■ EXERCISE PASSAGE:
Start of Block
Another thing that is important to notice is that positional parameters are what I call "framable". Notice how, we first launched bash with its own positional parameters, but those positional parameters became parameters to echo and stat. And each program understands it in its own way. If we gave to stat a string Hello World and there's no file Hello World it would produce an error; bash treats it just as a simple string but stat expects that string to be an existing filename. By contrast, all programs would agree that environment variable HOME is a directory ( unless the programmer coded it in an unreasonable way).


Can we mess around with environment variables and positional parameters ?

Technically, we can mess around with both, but we shouldn't mess around with environment variables, while we often have to provide positional parameters. We can run commands in shell with prepending a variable, for instance:

$ hello=world bash -c 'echo $hello'
world

We can also place variables into environment simply using export variable=value from within shell or script. Or we can run a command with completely empty environment with env -c command arg1 arg2. However, typically it is not recommended to mess around with environment, especially using upper-case variables or overwriting already existing environment variables. Notice that's recommended although not a standard.

For positional parameters, the way to set them is obvious, just prepend them to the command, but also there are ways to set them other wise, as well as change the list of those parameters via shift command.

In conclusion, purpose of these two is different, and they exist for a reason. I hope people gained some insight from this answer, and it was fun reading it just as it was for me to write this answer.


Note on set command

The set command, according to manual behaves like so (from bash manual, emphasis added):

Without options, the name and value of each shell variable are displayed in a format that can be reused as input for setting or resetting the currently-set variables.

In other words set looks at variables specific to shell, some of which happen to be in the environment, for example HOME. By contrast commands like env and printenv look at actual environment variable with which a command runs. See also this.
End of Block
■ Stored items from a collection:
Start of Block
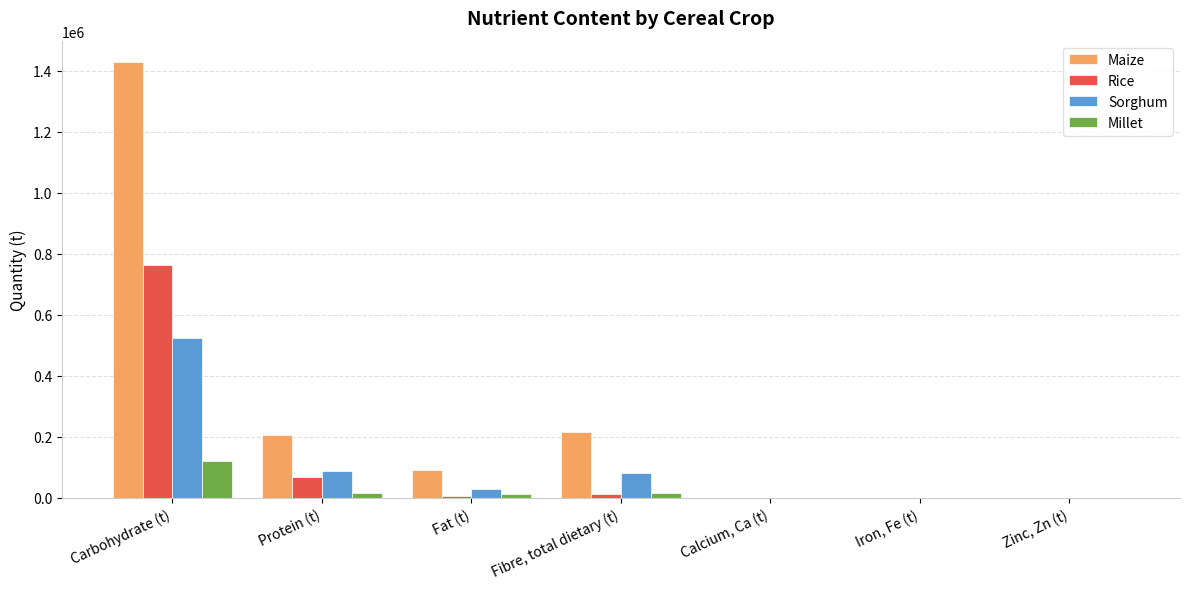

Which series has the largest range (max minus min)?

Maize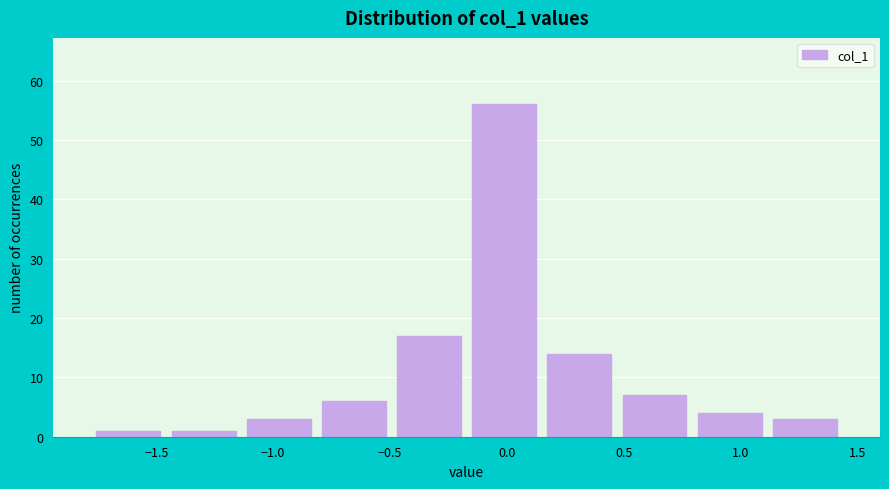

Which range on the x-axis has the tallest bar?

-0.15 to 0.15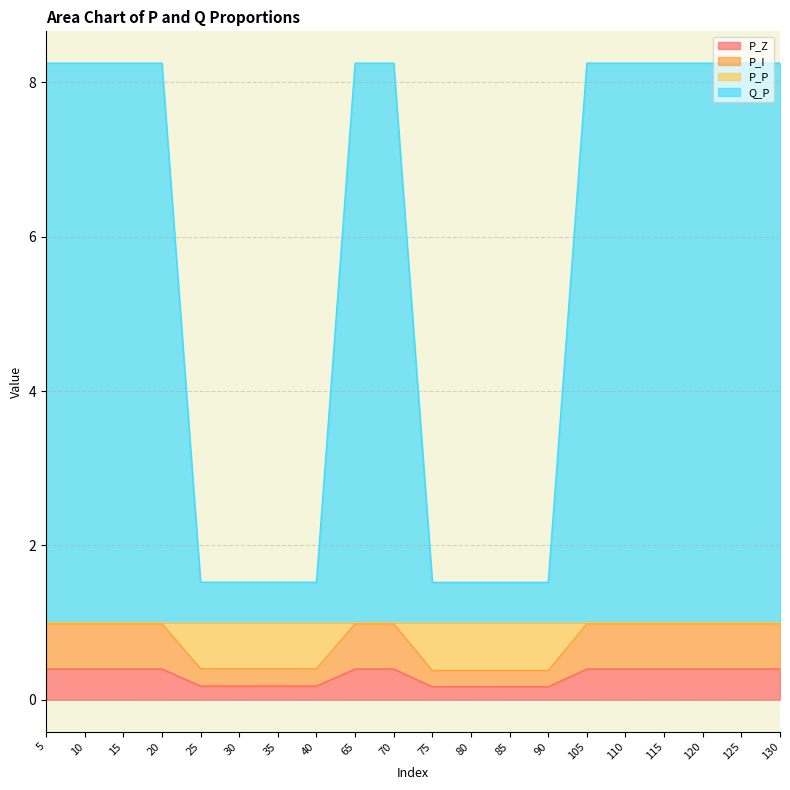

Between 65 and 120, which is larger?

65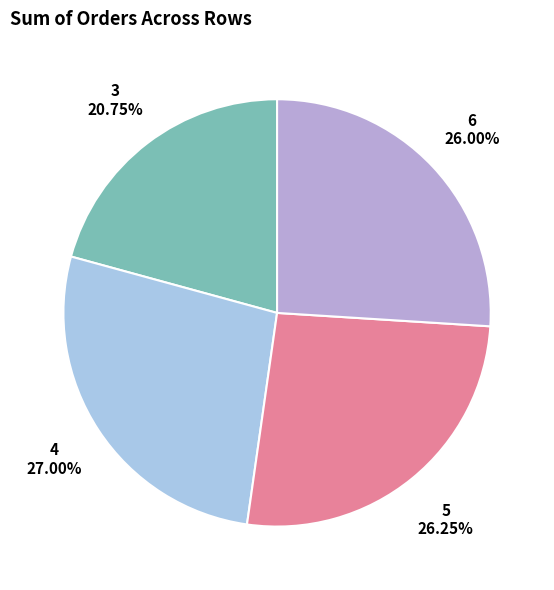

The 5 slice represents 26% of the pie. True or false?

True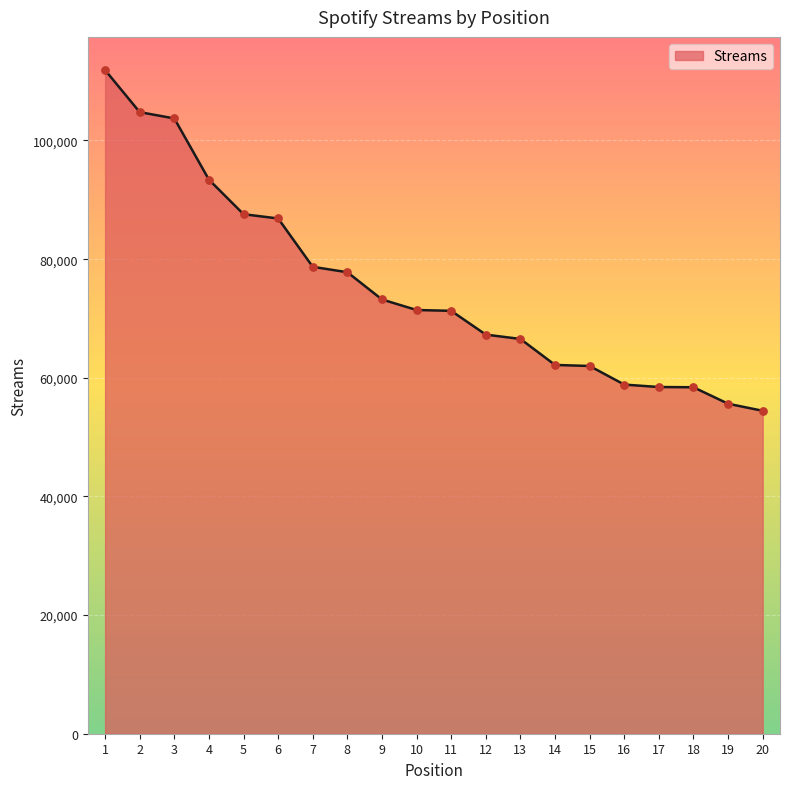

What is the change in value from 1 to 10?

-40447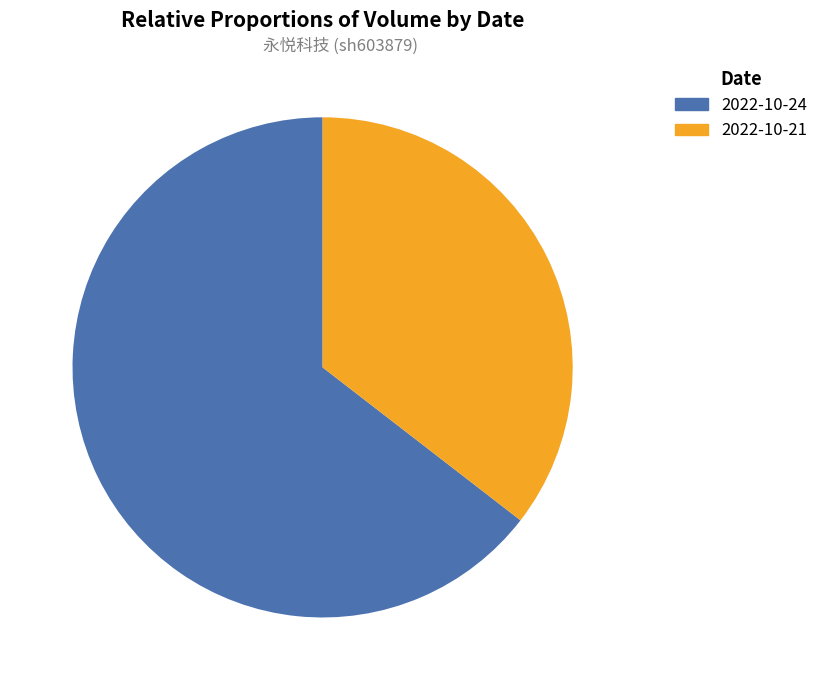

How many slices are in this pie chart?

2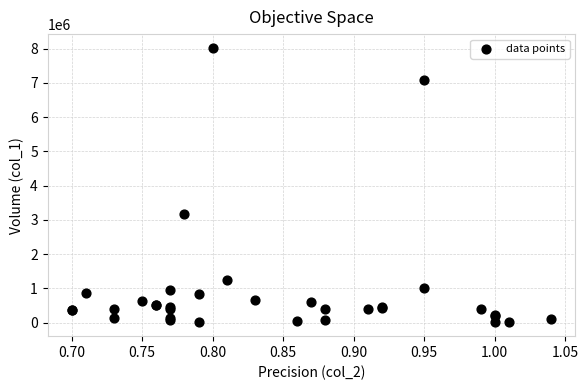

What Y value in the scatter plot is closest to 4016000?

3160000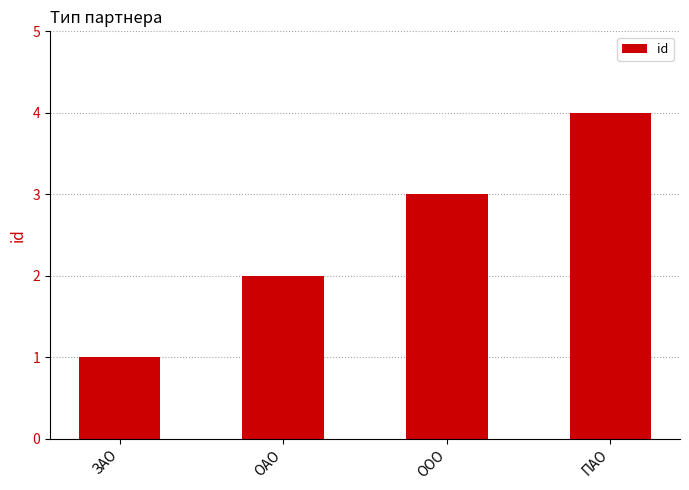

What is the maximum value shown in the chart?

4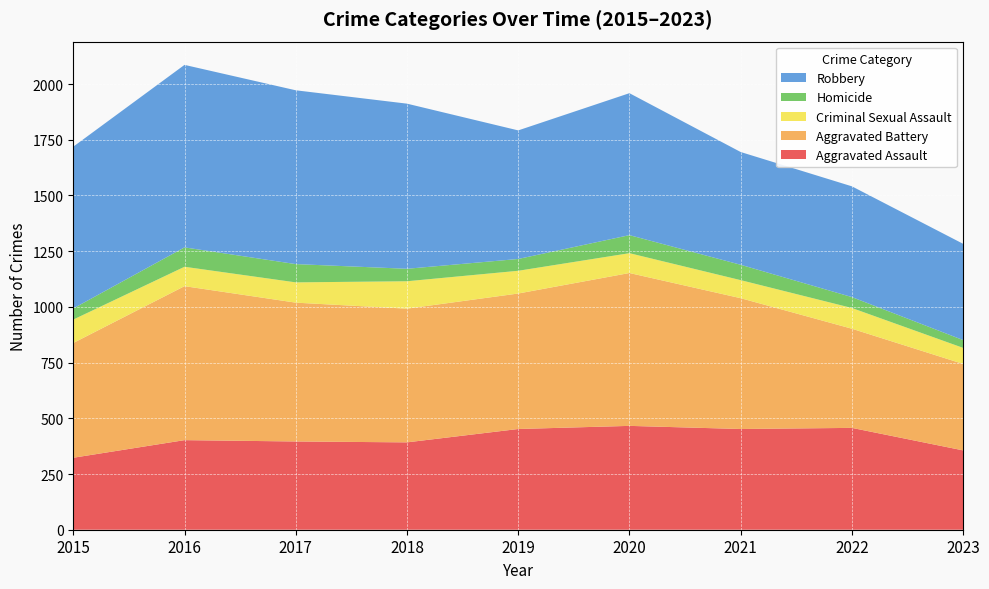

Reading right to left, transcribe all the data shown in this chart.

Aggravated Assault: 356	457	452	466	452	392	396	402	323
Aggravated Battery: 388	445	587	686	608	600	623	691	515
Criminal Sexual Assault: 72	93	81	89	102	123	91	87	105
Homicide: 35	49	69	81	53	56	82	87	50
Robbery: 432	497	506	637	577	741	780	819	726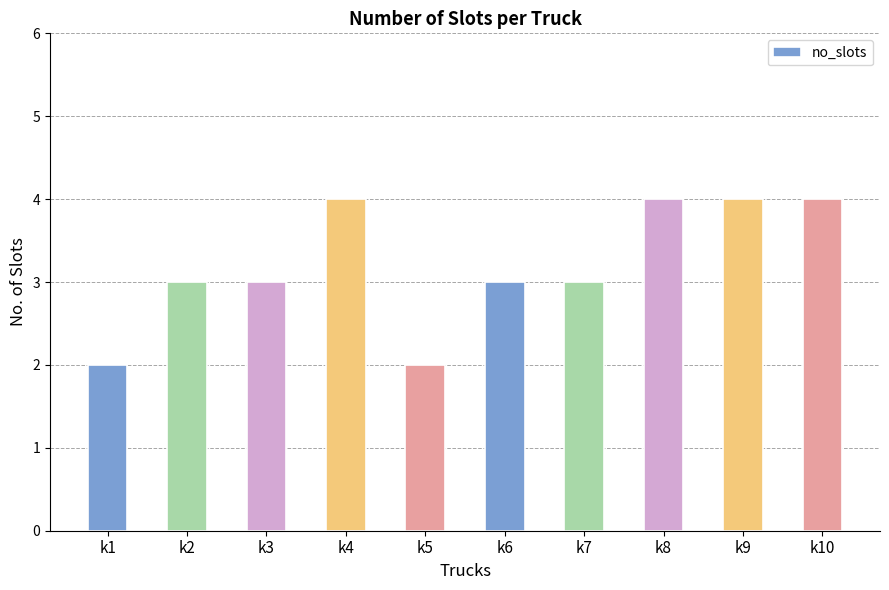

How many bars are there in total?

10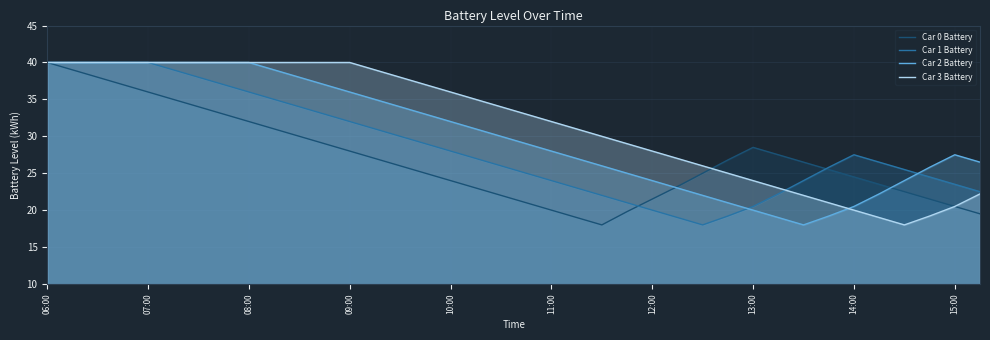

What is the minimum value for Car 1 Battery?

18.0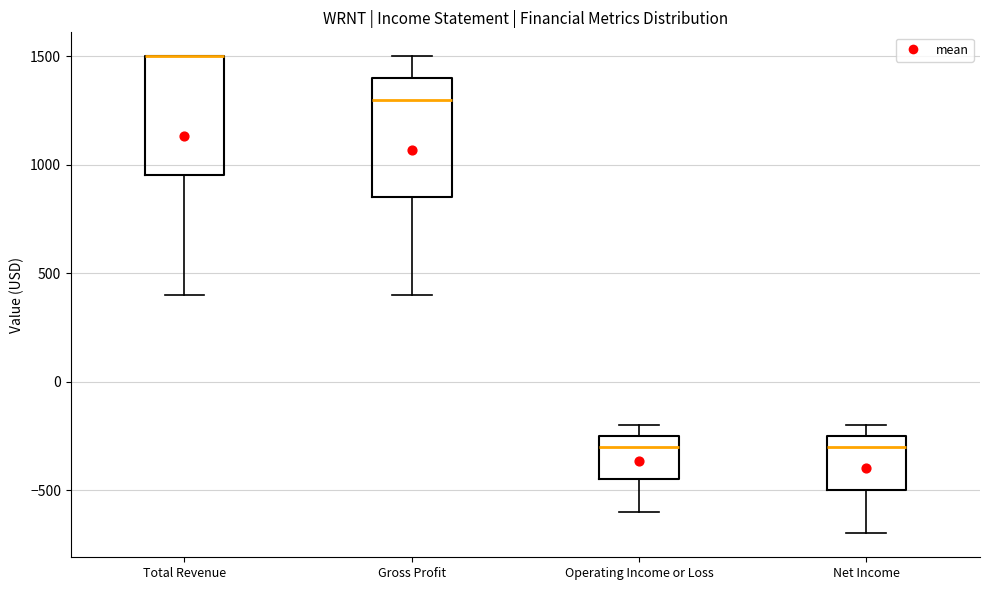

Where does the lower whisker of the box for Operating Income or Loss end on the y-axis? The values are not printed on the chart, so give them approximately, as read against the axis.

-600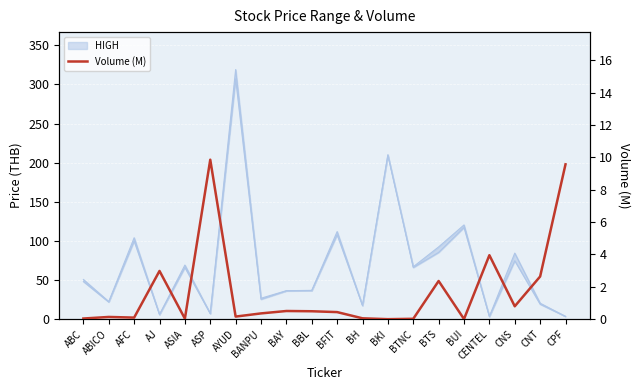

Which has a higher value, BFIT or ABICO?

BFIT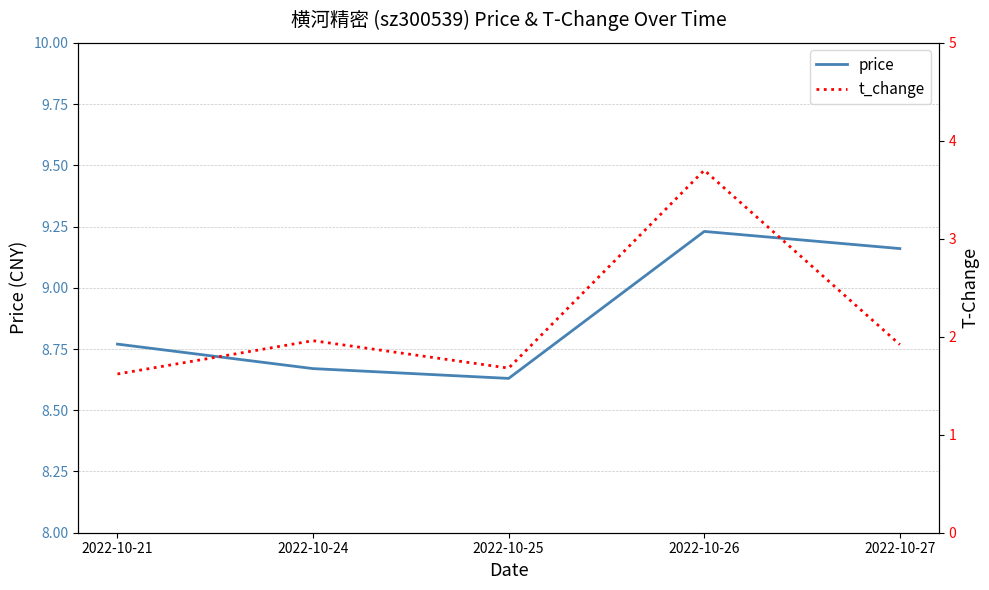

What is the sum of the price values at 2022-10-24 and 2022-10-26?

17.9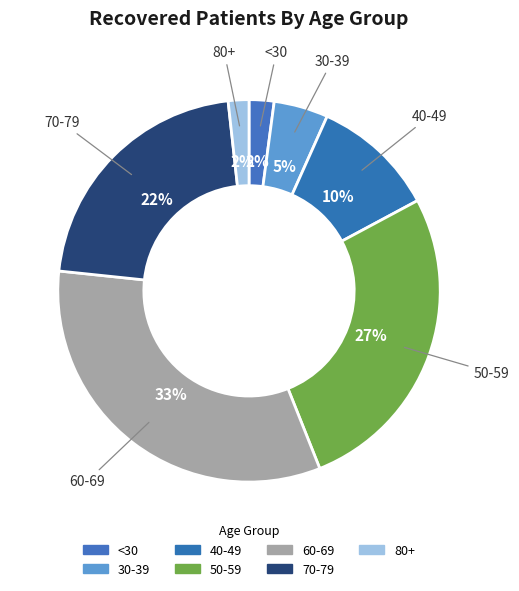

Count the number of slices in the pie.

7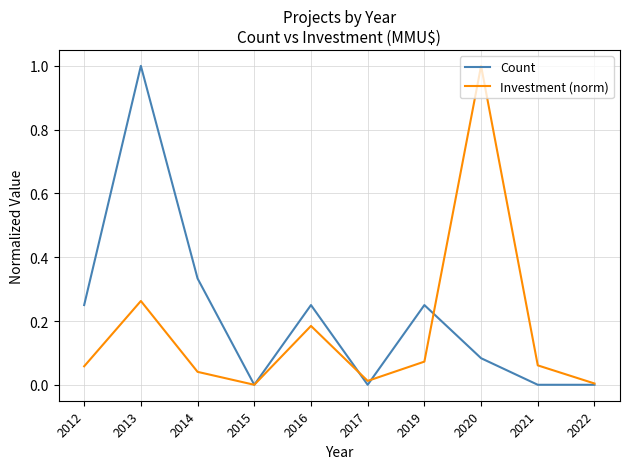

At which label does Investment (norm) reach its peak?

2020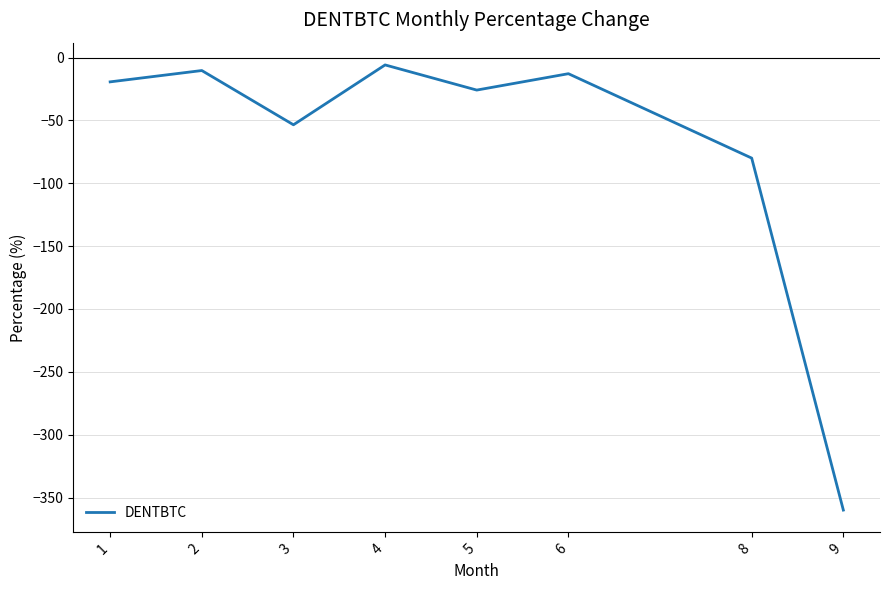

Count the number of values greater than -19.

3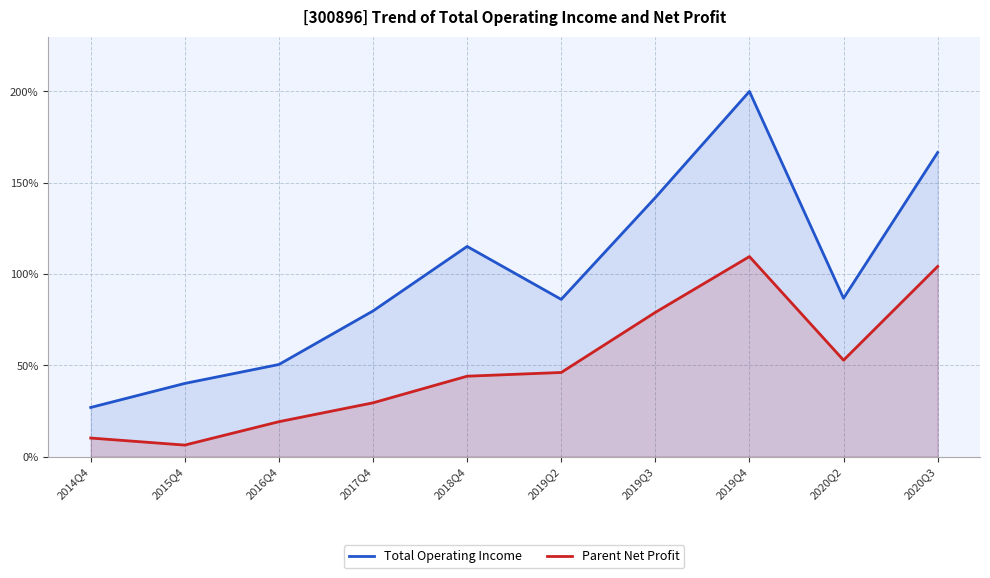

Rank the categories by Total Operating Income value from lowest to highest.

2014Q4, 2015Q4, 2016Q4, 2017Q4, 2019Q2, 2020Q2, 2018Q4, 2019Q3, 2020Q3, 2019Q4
End of Block
■ WORK TASK:
Please answer these questions using the passage on shell parameters:
1. What does stat expect the string Hello World to be?
2. Which command can change the list of positional parameters?
3. Which commands look at the actual environment variables a command runs with, by contrast with set?
The rows aren't needed for anything here.

■ RESULT OF THE EXERCISE:
1. An existing filename.
2. The shift command.
3. env and printenv.